R3. Sont visés par la Déclaration de principes, l'État, ses organismes et toute autre entité de transferts de paiement, comme les hôpitaux, les conseils scolaires, les collèges, les universités, les organismes offrant des services aux personnes ayant une déficience intellectuelle, etc., qui négocient des conventions collectives avec leurs employés, autres que les municipalités.

Le plan financier ne prévoit aucun financement pour une hausse de la rémunération dans les nouvelles conventions collectives, mesure qui s'applique également à la part de la province des programmes à frais partagés.

Sont visés par la Déclaration de principes tous les conseils de santé, y compris les conseils municipaux. Sont également visées par la Déclaration de principes toutes les maisons de soins de longue durée, y compris celles à but lucratif, sans but lucratif ou tenues par une municipalité.

Autrement, les conventions collectives municipales sont généralement exclues de la Déclaration de principes, étant donné que les municipalités correspondent à un ordre de gouvernement distinct et qu'elles ont leurs propres représentants dûment élus.

Le gouvernement invite toutes les municipalités à examiner les mesures prises au sein de la fonction publique de l'Ontario et du secteur parapublic par le gouvernement provincial pour déterminer la meilleure manière d'appliquer les mesures de restriction au sein de leurs organisations.

Q4. Quelles sont les composantes de la rémunération et qu'entend-on par « aucune hausse nette des montants payés en rémunération », comme prévu dans la Déclaration de principes?

R4. La rémunération comprend :

  • les taux de rémunération;
  • les échelles de rémunération;
  • les prestations de santé et autres avantages sociaux;
  • les primes de poste et autres;
  • les vacances et autres congés payés;
  • les prestations de retraite.

Dans la Déclaration de principes, la mention « aucune hausse nette des montants payés en rémunération » signifie que les parties doivent négocier des conventions collectives qui ne prévoient aucune augmentation de la rémunération accordée aux employés pendant deux ans. L'augmentation d'une des composantes de la rémunération doit être compensée par une diminution de valeur équivalente d'une autre composante prévue dans la convention collective pour garantir deux années sans augmentation nette des salaires.

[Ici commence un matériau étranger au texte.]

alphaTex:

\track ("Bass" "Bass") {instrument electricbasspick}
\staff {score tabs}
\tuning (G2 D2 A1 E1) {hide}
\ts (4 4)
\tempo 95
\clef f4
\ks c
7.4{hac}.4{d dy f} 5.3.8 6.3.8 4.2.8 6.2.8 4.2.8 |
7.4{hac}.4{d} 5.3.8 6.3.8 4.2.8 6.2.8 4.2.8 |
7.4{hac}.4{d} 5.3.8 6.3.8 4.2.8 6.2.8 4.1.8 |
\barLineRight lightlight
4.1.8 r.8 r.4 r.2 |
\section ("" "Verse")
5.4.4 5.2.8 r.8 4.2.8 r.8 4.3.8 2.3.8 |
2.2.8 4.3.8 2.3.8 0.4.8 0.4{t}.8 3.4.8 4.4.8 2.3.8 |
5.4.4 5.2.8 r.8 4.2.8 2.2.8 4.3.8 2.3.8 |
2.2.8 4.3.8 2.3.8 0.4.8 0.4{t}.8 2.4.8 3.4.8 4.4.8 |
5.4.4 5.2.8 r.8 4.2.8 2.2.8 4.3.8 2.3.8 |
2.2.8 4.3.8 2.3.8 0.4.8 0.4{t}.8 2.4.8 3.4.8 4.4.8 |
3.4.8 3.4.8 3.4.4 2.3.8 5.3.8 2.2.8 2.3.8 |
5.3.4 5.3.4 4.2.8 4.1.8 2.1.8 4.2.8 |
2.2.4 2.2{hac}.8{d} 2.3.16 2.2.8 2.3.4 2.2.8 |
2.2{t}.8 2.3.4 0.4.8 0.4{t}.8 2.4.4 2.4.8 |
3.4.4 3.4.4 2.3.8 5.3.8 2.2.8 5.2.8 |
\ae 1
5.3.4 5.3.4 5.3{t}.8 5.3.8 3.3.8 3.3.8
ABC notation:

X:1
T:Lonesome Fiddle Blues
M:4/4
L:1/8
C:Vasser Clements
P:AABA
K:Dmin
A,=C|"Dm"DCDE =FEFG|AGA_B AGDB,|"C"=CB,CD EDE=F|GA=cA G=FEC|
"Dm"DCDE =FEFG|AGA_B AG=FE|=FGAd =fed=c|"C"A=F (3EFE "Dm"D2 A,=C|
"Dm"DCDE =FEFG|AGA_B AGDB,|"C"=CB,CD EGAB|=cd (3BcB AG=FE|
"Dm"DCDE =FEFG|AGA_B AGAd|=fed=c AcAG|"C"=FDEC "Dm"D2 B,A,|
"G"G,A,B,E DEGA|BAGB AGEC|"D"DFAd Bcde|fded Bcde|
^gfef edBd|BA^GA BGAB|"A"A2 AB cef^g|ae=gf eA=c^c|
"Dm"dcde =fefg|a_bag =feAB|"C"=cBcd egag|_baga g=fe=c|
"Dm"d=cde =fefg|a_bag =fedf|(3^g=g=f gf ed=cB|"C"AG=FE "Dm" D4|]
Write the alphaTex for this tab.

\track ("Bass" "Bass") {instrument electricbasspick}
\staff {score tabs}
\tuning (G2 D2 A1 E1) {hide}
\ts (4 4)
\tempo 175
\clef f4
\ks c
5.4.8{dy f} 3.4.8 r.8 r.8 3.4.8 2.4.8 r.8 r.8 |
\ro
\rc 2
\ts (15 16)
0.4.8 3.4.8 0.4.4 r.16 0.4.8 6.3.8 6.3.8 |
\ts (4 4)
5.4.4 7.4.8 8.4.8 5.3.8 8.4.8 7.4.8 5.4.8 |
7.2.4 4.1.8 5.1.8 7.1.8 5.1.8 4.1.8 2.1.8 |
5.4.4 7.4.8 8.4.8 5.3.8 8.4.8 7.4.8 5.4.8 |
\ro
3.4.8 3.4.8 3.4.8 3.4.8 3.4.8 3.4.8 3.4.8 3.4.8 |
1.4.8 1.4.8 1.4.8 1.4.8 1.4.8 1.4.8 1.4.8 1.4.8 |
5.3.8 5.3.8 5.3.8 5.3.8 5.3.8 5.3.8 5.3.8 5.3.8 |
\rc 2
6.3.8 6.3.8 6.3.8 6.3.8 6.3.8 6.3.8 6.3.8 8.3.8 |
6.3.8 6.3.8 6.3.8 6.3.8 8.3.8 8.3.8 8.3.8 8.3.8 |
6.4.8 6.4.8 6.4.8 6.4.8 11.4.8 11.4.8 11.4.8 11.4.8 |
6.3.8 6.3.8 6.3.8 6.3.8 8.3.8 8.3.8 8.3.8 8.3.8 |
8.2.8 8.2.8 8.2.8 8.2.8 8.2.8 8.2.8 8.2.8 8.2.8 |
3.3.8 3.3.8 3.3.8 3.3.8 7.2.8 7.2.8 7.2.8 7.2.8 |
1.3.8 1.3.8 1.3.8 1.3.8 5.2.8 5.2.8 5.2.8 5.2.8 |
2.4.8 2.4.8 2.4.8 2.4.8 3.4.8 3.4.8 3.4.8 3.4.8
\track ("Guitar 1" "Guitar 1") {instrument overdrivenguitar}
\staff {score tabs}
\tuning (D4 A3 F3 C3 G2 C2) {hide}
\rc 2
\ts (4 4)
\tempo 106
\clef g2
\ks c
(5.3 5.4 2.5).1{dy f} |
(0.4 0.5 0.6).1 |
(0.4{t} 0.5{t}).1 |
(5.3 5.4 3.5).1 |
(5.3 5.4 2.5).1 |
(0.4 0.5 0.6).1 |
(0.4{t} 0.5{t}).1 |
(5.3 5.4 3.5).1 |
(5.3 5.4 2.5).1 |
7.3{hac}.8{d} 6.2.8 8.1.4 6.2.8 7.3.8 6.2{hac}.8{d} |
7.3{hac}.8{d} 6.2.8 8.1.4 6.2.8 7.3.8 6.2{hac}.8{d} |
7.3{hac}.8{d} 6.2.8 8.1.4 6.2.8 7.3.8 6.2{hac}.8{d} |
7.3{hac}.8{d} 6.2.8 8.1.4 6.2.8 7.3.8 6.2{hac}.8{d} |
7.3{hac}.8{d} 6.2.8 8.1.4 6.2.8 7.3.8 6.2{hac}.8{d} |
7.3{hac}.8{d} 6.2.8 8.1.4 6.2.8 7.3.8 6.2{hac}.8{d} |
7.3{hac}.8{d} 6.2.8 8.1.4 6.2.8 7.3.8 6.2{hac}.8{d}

L'amélioration des prestations et les avantages indirects qui pourraient augmenter le régime de rémunération général d'un organisme ne sont pas permis par la Déclaration de principes, sauf si ces augmentations sont compensées par des diminutions de valeur équivalente d'autres composantes prévues dans le régime de rémunération (par ex. : l'augmentation de l'assurance des soins dentaires pourrait être autorisée si elle était compensée par une diminution de valeur équivalente des prestations de soins de la vue).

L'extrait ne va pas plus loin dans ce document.